In leichter, aber bröseliger Linie erreichen wir die Biwakschachtel. Es handelt sich dabei um eine ausrangierte Kabine eines Bergwachfahrzeuges – eine rustikale Notunterkunft. Bei einem Wettersturz bestimmt Gold wert, fällt mir dennoch ein winziger Makel auf. Die Tür klemmt. Echt jetzt? Selbst mit absolut roher Gewalt bewegt sich die einzige Tür in die kleine Metallschachtel keinen Millimeter. Es sieht so aus, als wäre der gesamte Rahmen verzogen und die Tür komplett blockiert. Nicht ungefährlich. Keine Ahnung, wie es mittlerweile um das Biwak steht. Mit ihm rechnen würde ich allerdings nicht. Zumindest bis mich ein erneuter Besuch vom Gegenteil überzeugt hat.
Große Seekarspitze
Hinter dem Biwak steigen wir den verschneiten Hang hinauf zum Seekarsattel, dem tiefsten Punkt am Verbindungsgrat zwischen den beiden Seekarspitzen. Obwohl die beiden gerade mal 60 Höhenmeter trennen ist uns der, im Sommer vermutlich relativ unspektakuläre, Bröselkegel der großen Seekarspitze ins Auge gestochen. Diese im perfekte, symmetrische und schneeweiße Pyramide müssen wir einfach mitnehmen – die unscheinbarere kleine Seekarspitze lassen wir links liegen. Am Sattel angekommen geht es über den rutschigen, aufgeweichten Schnee hinauf. Das Gelände ist zum Glück relativ einfach und nicht wirklich ausgesetzt und einige Minuten später erreichen wir unseren zweiten Gipfel des Tages. Langsam melden sich auch die Beine. Meine zumindest. Trotz superleicht und supersexy standen wir heute – nur die Zahlen berücksichtigend – bereits auf der Zugspitze. Und das nicht über den kürzesten Weg.
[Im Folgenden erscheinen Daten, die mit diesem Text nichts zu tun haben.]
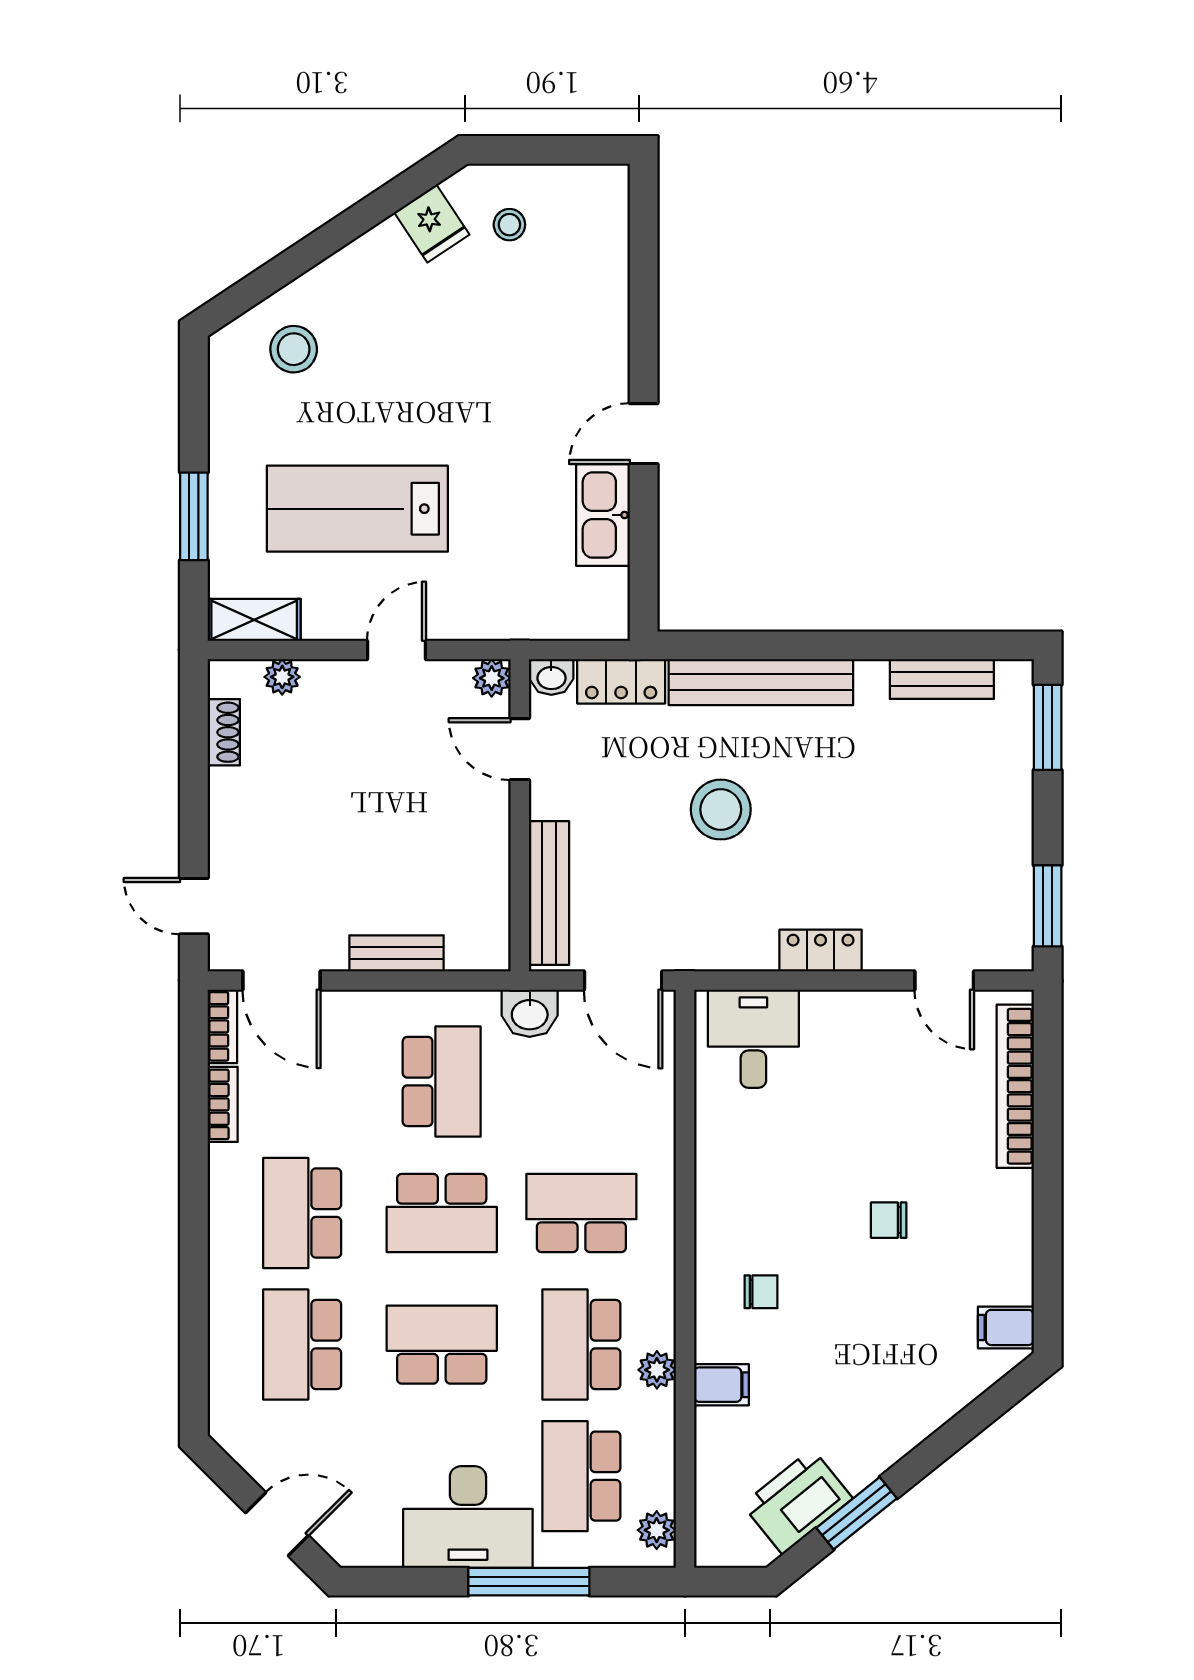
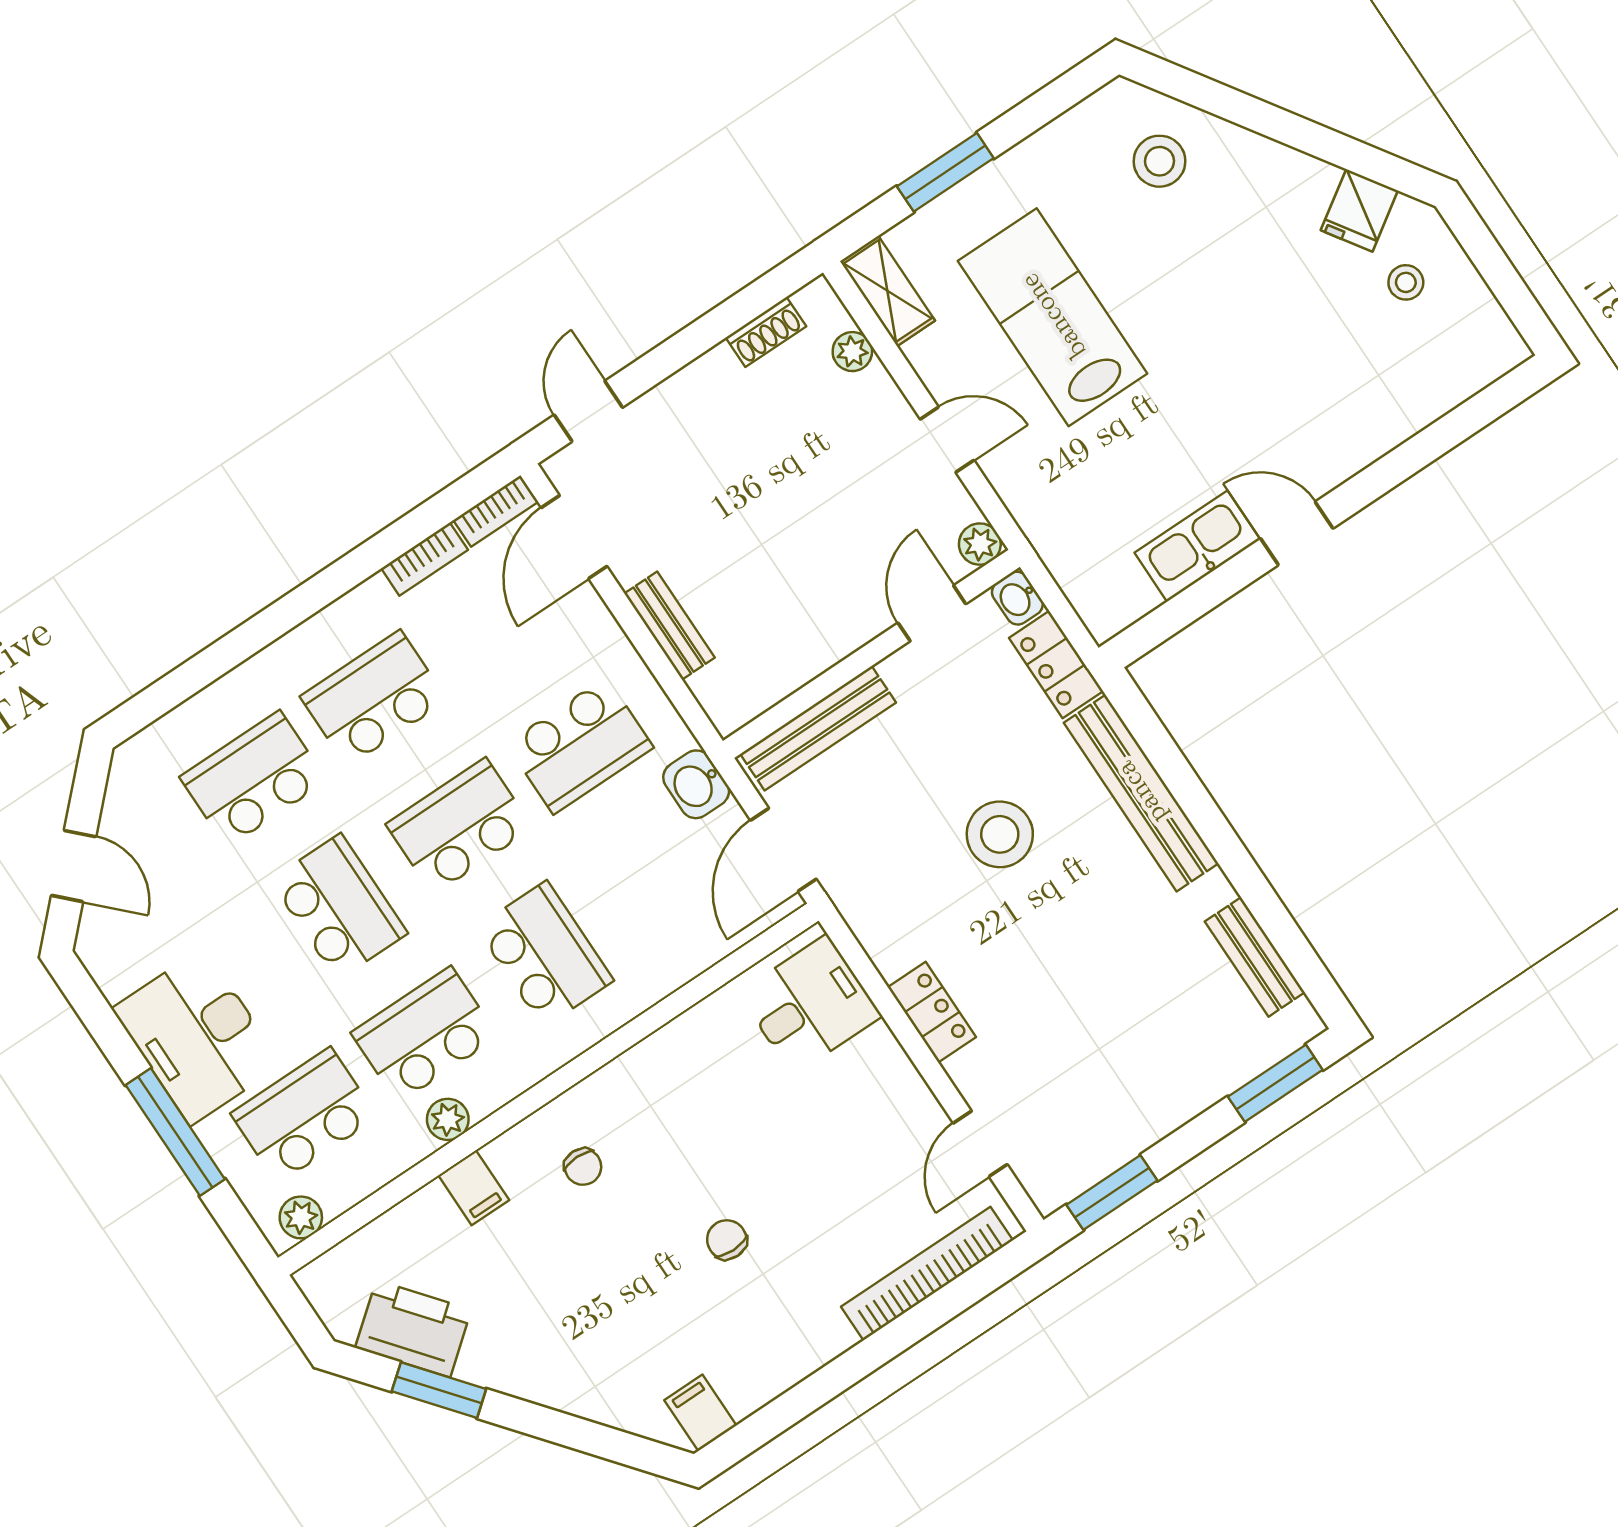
school desk: (442, 1213) -> (459, 826), turned 90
Falls es so wirkt als wenn wir uns völlig unbedarft durch die Gegend treiben lassen. Ja. Bisschen. Ist halt auch geil.
Marxenkar und Brendelsteig
Aber unser Tagesziel, das Karwendelhaus, haben wir schon noch auf dem Schirm und befinden uns nach wie vor auf einer relativ direkten Linie dort hin. Vom Sattel aus führt nämlich ein Weg durch das Marxenkar, eine weitere gewaltige Schotterebene, wieder hinab auf den Toni-Gaugg-Höhenweg. Ein Blick hinab in das Kar zeigt aber sehr schnell, dass wir uns um die Suche nach dem Weg nicht weiter bemühen müssen. Die Ebene ist fast durchgehend von Schneefeldern durchzogen. Eine Spur ist nirgends zu erkennen. Und kleine Pfadabschnitte die man zwischen manchen Schneefelder zu erahnen meint können genauso gut eine Laune der Natur oder Gämsen sein. Hier wird es also endgültig etwas wegloser. Wohlwissend, dass kein allzu schweres Gelände mehr bevorsteht riskieren wir hier auch zum ersten Mal recht freizügig nasse Füsse. Denn wir erinnern uns nochmal kurz. Wir sind immer noch in Turnschuhen und kurzen Hosen unterwegs. Superleicht. Supersexy. Superkalt.
Nachdem der erste, steile Abstieg über das leicht vereiste Geröll gelungen ist suchen wir uns eine gefühlte Ideallinie auf den Boden des Kars. Dabei bemerken wir schnell, dass die Stellen mit viel Schnee trotz falscher Schuhe angenehmer sind und wir mit kontrolliertem Abrutschen einiges an Zeit sparen können. Wir zielen also immer bewusster auf steilere, schneegefüllte Mulden und surfen dort – mal stehend, mal sitzend – durch die eindrucksvolle Berglandschaft. Zum Glück sieht das keiner. Und hoffentlich folgt in den nächsten Tagen keiner unserer Spur. Es würden doch einige berechtigte Fragen aufkommen.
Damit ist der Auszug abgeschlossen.